In a significant move marking its ongoing retreat from Indian investments, Antfin Singapore Holding Pte Ltd, an affiliate of China’s Alibaba Group, is set to offload its entire 1.95% stake in Eternal Ltd—formerly known as Zomato—for a reported $612 million. The block deal is being executed at a 4.63% discount to Eternal’s closing share price as of August 6.
Strategic Exit by Antfin
Antfin, which holds approximately 188.4 million shares in the food and quick commerce giant, has engaged Morgan Stanley and Bank of America to facilitate the sale. The transaction, which industry insiders describe as a “clean-up trade,” reflects a broader pattern among global investors such as SoftBank and Alibaba scaling down their exposure to Indian digital firms.
This move follows Antfin’s complete divestment from fintech platform Paytm, with a recent ₹3,800 crore ($455 million) block deal, bringing an end to its multi-year investment run in India’s new-age tech economy.
Eternal Ltd’s Mixed Performance: Food Slows, Blinkit Rises
Despite a staggering 90% drop in Q1FY26 net profit—falling to ₹25 crore from ₹253 crore year-on-year—investor sentiment around Eternal remains unexpectedly bullish. The optimism is primarily driven by the surging growth of Blinkit, its quick-commerce arm, which is emerging as a formidable growth engine.
For the April-June quarter, Eternal posted ₹7,167 crore in revenue, marking a 70% increase compared to the same period last year. Yet, while overall topline performance improved, profitability took a hit, largely due to cost pressures and operational scale-up.
Blinkit’s net order value (NOV) during the quarter clocked ₹10,000 crore, nearly matching Eternal’s food delivery business (Zomato) at ₹8,967 crore. This is the first time quick commerce has rivaled food delivery within the company, making up nearly 50% of Eternal’s $10 billion annualised NOV. It marks a decisive shift in the company’s growth narrative.
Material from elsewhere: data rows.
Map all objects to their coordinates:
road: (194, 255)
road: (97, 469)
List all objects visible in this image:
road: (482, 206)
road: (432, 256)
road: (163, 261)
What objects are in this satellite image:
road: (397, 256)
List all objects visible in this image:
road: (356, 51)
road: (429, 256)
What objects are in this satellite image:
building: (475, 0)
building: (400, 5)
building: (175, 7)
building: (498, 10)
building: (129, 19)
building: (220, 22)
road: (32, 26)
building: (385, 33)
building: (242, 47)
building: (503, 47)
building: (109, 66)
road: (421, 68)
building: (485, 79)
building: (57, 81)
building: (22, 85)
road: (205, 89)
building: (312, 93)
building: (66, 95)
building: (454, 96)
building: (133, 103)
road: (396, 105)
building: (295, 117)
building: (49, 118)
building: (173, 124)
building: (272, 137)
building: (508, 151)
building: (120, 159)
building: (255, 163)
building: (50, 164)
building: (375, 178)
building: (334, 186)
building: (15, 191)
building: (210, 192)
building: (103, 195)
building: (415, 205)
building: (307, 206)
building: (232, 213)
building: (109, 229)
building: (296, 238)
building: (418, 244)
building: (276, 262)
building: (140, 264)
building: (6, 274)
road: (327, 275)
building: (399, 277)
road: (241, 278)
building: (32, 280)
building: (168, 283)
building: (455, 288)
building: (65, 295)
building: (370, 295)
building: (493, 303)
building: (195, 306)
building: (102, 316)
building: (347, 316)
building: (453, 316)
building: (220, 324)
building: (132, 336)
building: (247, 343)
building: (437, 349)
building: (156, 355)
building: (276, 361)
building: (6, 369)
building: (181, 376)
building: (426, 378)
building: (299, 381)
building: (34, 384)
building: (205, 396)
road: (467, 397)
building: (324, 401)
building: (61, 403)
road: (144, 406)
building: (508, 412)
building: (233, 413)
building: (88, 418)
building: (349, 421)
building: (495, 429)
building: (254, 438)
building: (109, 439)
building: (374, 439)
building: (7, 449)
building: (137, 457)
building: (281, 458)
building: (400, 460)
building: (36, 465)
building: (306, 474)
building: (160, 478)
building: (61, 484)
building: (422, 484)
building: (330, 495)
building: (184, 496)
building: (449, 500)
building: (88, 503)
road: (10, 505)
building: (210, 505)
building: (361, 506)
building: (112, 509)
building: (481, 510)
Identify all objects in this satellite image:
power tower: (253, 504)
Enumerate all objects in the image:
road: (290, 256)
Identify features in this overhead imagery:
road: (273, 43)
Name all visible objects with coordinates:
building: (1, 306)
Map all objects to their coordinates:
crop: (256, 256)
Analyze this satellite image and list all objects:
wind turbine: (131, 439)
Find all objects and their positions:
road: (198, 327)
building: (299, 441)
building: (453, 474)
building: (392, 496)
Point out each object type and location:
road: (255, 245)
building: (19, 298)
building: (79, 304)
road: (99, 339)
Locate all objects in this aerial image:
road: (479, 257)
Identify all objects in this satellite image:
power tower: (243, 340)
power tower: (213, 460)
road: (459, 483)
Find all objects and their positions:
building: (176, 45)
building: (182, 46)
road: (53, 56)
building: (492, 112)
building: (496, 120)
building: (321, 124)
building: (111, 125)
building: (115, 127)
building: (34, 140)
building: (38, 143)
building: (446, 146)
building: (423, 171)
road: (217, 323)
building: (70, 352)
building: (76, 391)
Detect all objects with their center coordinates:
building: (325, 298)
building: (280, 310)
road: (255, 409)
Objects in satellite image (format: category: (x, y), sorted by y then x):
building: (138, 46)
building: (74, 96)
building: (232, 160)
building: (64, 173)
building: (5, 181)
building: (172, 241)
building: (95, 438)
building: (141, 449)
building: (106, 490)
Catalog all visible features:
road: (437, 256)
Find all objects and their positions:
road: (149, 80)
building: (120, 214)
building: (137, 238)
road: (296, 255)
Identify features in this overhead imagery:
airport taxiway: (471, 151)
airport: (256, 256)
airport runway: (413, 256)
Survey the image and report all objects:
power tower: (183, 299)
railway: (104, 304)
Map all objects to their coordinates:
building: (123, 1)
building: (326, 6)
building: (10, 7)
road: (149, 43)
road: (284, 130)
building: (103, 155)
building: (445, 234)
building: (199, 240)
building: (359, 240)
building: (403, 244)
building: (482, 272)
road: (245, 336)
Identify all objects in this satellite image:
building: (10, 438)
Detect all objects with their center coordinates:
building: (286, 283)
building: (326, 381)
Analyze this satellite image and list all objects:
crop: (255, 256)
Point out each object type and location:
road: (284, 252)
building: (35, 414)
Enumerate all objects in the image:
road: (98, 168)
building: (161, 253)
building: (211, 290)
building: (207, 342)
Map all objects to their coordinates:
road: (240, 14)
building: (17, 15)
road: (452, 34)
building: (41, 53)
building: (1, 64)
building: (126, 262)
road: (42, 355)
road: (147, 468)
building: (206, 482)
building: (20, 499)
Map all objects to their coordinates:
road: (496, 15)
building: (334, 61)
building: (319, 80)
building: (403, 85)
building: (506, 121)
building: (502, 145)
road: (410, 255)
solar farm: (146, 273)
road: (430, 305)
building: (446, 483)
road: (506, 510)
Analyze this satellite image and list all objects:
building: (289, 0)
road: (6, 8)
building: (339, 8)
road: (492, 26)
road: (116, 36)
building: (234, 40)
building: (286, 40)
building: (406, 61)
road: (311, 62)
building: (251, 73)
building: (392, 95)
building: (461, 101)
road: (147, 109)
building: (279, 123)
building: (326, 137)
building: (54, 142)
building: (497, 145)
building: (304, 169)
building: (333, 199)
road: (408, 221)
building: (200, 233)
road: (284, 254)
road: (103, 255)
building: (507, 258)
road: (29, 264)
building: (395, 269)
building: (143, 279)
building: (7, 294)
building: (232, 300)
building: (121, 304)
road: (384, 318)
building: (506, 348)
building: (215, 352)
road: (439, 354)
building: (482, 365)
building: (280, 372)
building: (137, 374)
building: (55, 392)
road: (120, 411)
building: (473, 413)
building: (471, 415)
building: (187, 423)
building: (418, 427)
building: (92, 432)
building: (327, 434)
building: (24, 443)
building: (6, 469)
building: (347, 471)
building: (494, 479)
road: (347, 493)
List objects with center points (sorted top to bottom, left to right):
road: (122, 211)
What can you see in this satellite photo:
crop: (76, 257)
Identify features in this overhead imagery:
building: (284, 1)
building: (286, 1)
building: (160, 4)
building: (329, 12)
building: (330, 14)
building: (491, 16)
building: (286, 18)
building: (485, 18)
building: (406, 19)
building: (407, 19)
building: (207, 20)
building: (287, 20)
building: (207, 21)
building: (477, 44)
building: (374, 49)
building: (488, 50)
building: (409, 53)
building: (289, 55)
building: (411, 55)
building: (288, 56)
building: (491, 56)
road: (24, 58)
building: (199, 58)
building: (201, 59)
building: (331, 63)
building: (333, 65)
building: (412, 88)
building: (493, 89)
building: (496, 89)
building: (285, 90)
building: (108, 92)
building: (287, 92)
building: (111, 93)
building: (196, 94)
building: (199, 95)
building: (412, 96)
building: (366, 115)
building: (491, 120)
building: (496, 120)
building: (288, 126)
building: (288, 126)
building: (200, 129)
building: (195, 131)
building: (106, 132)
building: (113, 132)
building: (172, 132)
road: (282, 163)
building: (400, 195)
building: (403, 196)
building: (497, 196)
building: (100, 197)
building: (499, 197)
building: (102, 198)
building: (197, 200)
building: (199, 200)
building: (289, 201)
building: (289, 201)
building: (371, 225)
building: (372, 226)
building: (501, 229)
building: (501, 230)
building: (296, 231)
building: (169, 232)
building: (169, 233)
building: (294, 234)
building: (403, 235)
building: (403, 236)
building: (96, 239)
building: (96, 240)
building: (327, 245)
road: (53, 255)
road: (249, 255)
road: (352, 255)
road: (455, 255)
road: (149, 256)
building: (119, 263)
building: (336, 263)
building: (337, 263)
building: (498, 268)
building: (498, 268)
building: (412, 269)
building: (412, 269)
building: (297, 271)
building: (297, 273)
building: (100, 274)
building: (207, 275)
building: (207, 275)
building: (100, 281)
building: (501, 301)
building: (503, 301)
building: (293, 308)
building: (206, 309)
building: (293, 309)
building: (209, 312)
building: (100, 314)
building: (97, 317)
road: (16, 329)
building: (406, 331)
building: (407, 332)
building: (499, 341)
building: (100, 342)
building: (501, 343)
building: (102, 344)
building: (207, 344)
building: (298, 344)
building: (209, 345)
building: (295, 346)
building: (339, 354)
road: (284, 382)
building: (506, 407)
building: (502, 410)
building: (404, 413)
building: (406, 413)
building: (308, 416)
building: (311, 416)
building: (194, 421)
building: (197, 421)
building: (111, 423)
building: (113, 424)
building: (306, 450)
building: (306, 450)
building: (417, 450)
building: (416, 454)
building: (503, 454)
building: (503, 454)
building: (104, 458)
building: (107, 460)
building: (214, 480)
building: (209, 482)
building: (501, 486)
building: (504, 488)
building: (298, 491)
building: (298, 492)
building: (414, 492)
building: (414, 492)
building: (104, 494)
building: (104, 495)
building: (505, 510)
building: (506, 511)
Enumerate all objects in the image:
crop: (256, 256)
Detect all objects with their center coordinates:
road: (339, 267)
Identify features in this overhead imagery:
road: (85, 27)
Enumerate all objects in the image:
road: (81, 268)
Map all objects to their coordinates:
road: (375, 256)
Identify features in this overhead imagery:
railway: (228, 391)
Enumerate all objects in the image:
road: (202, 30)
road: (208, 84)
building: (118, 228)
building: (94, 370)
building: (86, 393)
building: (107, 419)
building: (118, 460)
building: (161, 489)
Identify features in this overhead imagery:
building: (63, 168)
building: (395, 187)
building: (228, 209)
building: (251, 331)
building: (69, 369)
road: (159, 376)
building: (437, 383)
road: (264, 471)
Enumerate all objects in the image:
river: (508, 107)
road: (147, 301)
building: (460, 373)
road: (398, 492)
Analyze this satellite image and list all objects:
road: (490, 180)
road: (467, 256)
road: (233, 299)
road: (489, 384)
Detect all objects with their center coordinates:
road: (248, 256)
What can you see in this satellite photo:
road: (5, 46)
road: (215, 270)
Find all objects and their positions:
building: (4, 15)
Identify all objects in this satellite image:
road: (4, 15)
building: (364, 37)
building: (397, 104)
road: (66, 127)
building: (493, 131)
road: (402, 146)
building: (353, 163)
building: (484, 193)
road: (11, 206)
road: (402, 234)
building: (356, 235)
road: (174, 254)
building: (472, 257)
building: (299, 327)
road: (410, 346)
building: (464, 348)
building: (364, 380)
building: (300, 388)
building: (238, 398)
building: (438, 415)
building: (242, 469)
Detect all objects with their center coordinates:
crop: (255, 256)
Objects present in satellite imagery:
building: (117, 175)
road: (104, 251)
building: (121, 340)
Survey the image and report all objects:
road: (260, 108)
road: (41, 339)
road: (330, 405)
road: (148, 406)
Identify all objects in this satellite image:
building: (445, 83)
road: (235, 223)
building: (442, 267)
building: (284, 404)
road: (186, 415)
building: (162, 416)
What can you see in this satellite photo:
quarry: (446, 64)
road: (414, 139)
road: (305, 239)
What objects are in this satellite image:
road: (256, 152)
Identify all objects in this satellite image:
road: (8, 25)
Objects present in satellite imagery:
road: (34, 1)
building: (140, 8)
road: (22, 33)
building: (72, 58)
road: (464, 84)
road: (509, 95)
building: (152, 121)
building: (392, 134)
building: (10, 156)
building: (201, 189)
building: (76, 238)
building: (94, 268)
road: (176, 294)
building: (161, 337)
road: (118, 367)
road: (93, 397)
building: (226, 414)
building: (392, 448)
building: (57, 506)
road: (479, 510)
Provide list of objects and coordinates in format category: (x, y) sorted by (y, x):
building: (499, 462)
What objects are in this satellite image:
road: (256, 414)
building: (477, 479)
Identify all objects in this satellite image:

Market Reaction and Future Outlook
Eternal’s shares ended 0.7% lower at ₹300.05 on Wednesday, placing its market cap at approximately ₹2.89 trillion. Despite the marginal decline, the stock has shown resilience, backed by Blinkit’s robust growth and the market’s confidence in Eternal’s pivot towards faster, convenience-led commerce.
Back in March 2025, Antfin had sold a 2.1% stake in the company. That deal saw Morgan Stanley acquire a large volume of Eternal shares at ₹160.10 each, indicating sustained institutional interest even amid strategic exits.
A Broader Trend Among Global Investors
Antfin’s complete exit from both Paytm and Eternal signals a broader recalibration among global institutional investors, particularly those from China, amid evolving geopolitical, regulatory, and market dynamics. These exits are not necessarily a referendum on company performance but rather part of a long-term strategy to rebalance portfolios.
For Eternal, the message is clear: the future lies beyond food. Quick commerce, driven by platforms like Blinkit, is shaping up to be the next frontier in India’s hyper-competitive digital retail sector.